練習問題:
1. この記事によると、英国が8月8日以降に全国ベースで屋内施設でのマスク着用を義務化したのはなぜか。1〜3文で説明せよ。
2. この記事の「ほぼ2週間前の前回報告時より」から「数ともアフリカ大陸で半分超。」までを、両端の語句も含めてそのまま書き写してください。

本文抜粋:
ほぼ2週間前の前回報告時より、日本のみならず世界における感染者数及び死者数とも、益々増えて留まるところを知らない。南米やアフリカ大陸における増加が深刻であるが、経済活動再開に踏み切った欧米諸国でも、皮肉なことにかつてのピーク時を超える勢いで感染が再拡大している(文中のデータは、米ジョンズ・ホプキンス大学集計の8月9日午後3時現在)。
8月8日付
『AP通信』他:「新型コロナウィルス(COVID-19)感染流行問題に関わる直近の状況」
<注目ニュース>
●世界保健機関(WHO);ドイツ及びフランスは、主要7ヵ国(G-7)保健相会議において、離脱を表明した米国がWHO改革案協議を主導することに反対表明。
●ブラジル;死者が10万人台に到達。
●南アフリカ;死者が1万人台を突破して、依然、感染者・死者数ともアフリカ大陸で半分超。
●英国;感染者再拡大を理由に、8月8日以降全国ベースで屋内施設でのマスク着用を義務化。

収集したデータ:

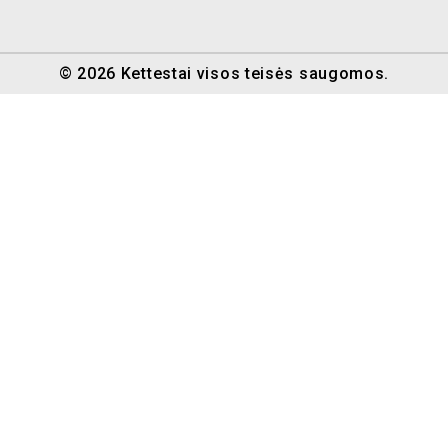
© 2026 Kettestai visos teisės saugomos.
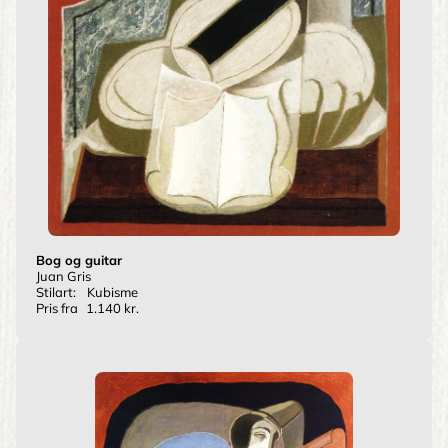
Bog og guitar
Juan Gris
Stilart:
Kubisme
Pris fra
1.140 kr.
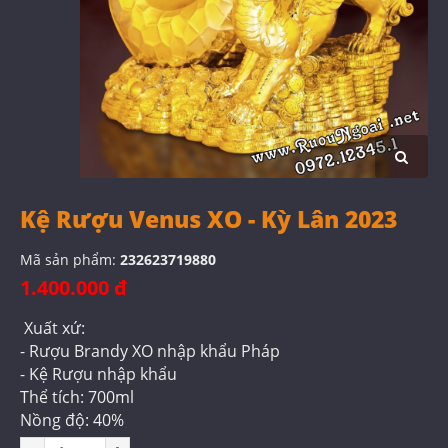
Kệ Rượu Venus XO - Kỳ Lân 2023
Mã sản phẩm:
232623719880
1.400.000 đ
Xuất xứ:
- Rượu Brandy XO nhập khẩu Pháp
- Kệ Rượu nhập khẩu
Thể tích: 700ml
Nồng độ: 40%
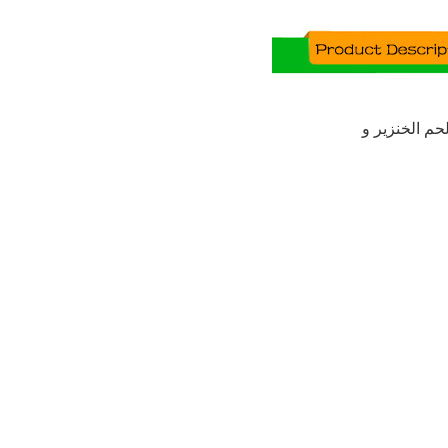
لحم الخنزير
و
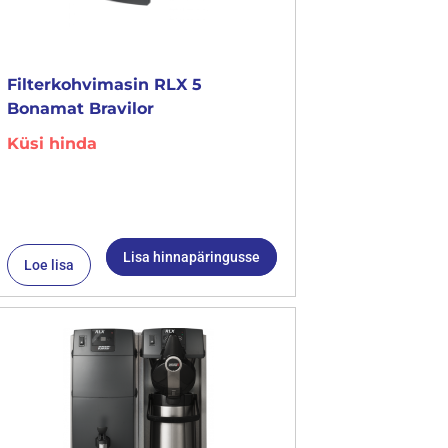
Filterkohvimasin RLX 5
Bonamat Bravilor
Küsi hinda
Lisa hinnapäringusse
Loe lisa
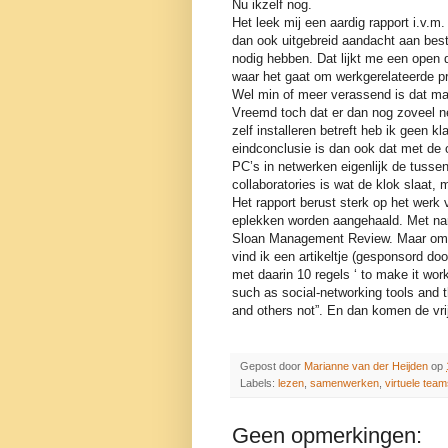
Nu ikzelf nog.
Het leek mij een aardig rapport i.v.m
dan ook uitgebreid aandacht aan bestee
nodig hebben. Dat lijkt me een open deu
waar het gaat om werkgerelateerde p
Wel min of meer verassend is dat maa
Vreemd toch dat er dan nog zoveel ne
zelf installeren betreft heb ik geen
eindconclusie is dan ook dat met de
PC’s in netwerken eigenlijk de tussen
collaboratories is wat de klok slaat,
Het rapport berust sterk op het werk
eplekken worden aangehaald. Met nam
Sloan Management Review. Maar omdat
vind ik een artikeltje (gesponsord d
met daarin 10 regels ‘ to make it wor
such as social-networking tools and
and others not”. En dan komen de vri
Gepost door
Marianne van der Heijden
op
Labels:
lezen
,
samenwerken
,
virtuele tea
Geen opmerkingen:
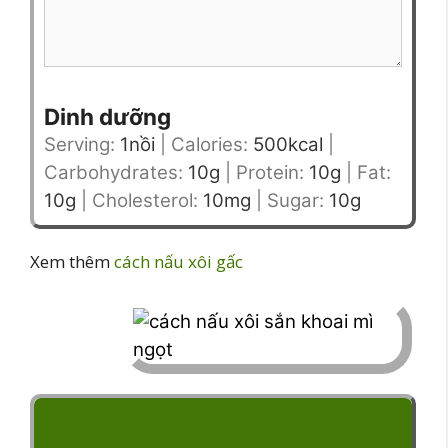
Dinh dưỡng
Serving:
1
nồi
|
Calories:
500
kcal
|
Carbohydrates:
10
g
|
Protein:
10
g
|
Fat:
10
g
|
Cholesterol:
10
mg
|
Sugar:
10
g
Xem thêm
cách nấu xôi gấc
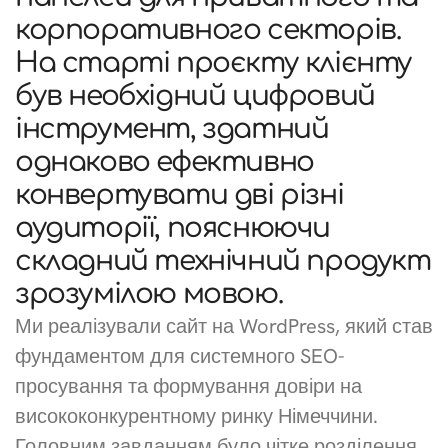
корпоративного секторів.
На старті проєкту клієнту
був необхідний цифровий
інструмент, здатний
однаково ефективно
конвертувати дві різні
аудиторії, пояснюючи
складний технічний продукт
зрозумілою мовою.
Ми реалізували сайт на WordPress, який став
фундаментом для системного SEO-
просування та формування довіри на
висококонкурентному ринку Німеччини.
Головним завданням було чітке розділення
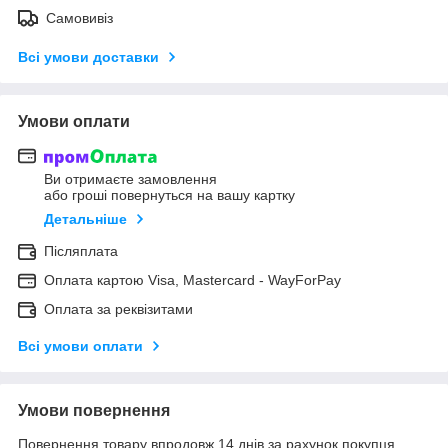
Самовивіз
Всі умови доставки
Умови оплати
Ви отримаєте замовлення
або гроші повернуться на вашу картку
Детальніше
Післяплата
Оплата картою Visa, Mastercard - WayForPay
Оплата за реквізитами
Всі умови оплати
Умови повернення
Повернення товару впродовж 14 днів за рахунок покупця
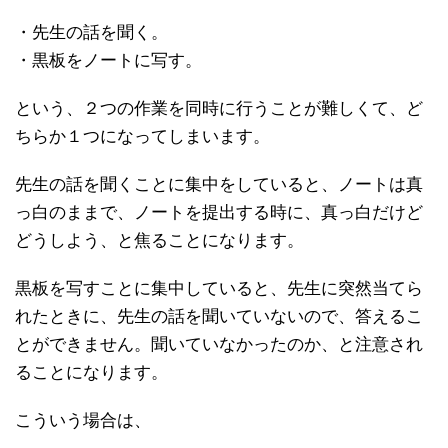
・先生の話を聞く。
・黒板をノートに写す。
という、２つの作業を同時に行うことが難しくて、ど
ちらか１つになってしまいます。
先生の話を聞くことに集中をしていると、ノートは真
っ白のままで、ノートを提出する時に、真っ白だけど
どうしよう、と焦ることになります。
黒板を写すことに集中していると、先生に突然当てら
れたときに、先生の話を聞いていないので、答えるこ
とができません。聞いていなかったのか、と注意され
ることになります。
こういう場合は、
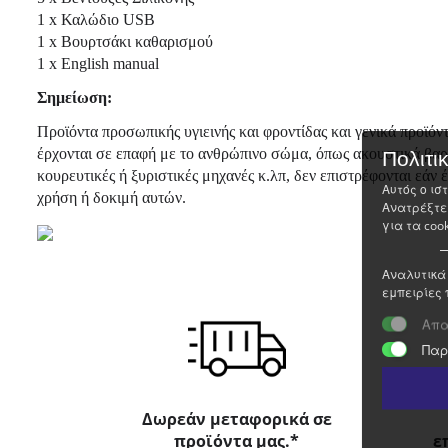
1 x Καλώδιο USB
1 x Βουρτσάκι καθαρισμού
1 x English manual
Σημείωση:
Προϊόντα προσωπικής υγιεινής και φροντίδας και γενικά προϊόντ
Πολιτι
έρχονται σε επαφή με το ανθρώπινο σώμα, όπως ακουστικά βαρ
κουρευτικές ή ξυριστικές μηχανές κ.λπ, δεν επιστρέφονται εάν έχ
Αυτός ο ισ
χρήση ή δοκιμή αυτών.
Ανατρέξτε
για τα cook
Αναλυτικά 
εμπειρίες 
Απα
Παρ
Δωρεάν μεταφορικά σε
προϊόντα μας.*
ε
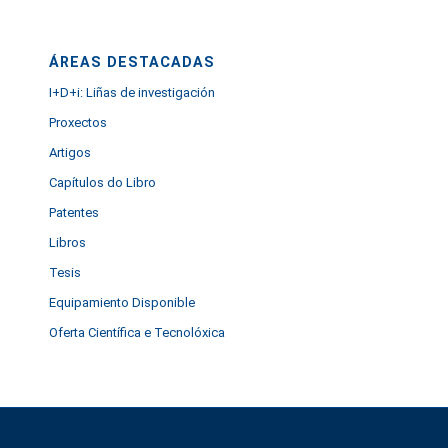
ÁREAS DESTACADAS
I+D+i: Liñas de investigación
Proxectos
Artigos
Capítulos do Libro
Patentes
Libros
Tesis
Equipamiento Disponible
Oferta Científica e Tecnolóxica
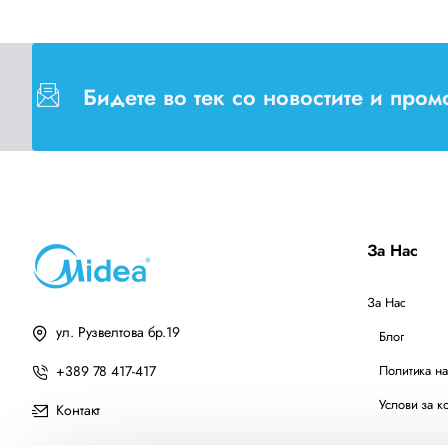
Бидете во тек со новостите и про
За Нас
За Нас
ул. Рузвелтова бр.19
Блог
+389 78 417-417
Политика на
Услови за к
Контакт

解答一覧:
1. 英国では感染者が再び拡大していたからだ。それを理由に、8月8日以降は全国ベースで屋内施設でのマスク着用が義務となった。

2.
ほぼ2週間前の前回報告時より、日本のみならず世界における感染者数及び死者数とも、益々増えて留まるところを知らない。南米やアフリカ大陸における増加が深刻であるが、経済活動再開に踏み切った欧米諸国でも、皮肉なことにかつてのピーク時を超える勢いで感染が再拡大している(文中のデータは、米ジョンズ・ホプキンス大学集計の8月9日午後3時現在)。
8月8日付
『AP通信』他:「新型コロナウィルス(COVID-19)感染流行問題に関わる直近の状況」
<注目ニュース>
●世界保健機関(WHO);ドイツ及びフランスは、主要7ヵ国(G-7)保健相会議において、離脱を表明した米国がWHO改革案協議を主導することに反対表明。
●ブラジル;死者が10万人台に到達。
●南アフリカ;死者が1万人台を突破して、依然、感染者・死者数ともアフリカ大陸で半分超。